* **Goal of the exercise**
Show all lines from the data that include the word "AlertContext".

Segment Open

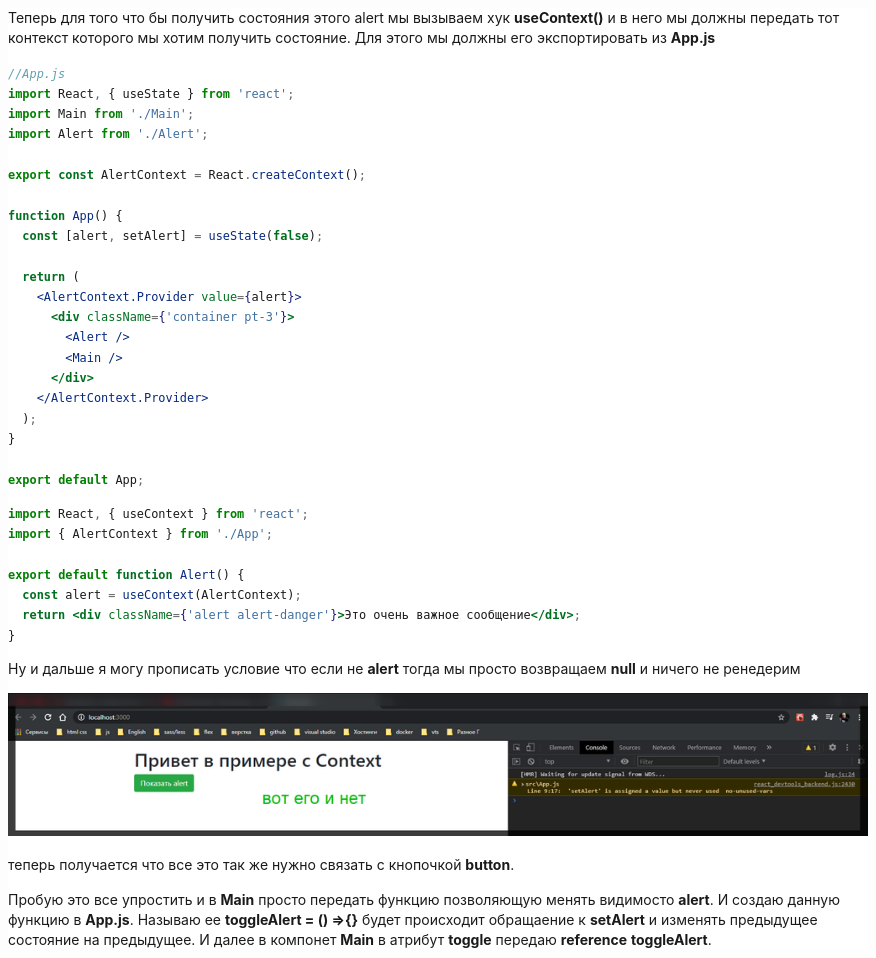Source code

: Теперь для того что бы получить состояния этого alert мы вызываем хук **useContext()** и в него мы должны передать тот контекст которого мы хотим получить состояние. Для этого мы должны его экспортировать из **App.js**

```jsx
//App.js
import React, { useState } from 'react';
import Main from './Main';
import Alert from './Alert';

export const AlertContext = React.createContext();

function App() {
  const [alert, setAlert] = useState(false);

  return (
    <AlertContext.Provider value={alert}>
      <div className={'container pt-3'}>
        <Alert />
        <Main />
      </div>
    </AlertContext.Provider>
  );
}

export default App;
```

```jsx
import React, { useContext } from 'react';
import { AlertContext } from './App';

export default function Alert() {
  const alert = useContext(AlertContext);
  return <div className={'alert alert-danger'}>Это очень важное сообщение</div>;
}
```

Ну и дальше я могу прописать условие что если не **alert** тогда мы просто возвращаем **null** и ничего не ренедерим

![](img/054.png)

теперь получается что все это так же нужно связать с кнопочкой **button**.

Пробую это все упростить и в **Main** просто передать функцию позволяющую менять видимосто **alert**. И создаю данную функцию в **App.js**. Называю ее **toggleAlert = () =>{}** будет происходит обращаение к **setAlert** и изменять предыдущее состояние на предыдущее. И далее в компонет **Main** в атрибут **toggle** передаю **reference** **toggleAlert**.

Segment Closed

* **Solution to this exercise**
export const AlertContext = React.createContext();
    <AlertContext.Provider value={alert}>
    </AlertContext.Provider>
import { AlertContext } from './App';
  const alert = useContext(AlertContext);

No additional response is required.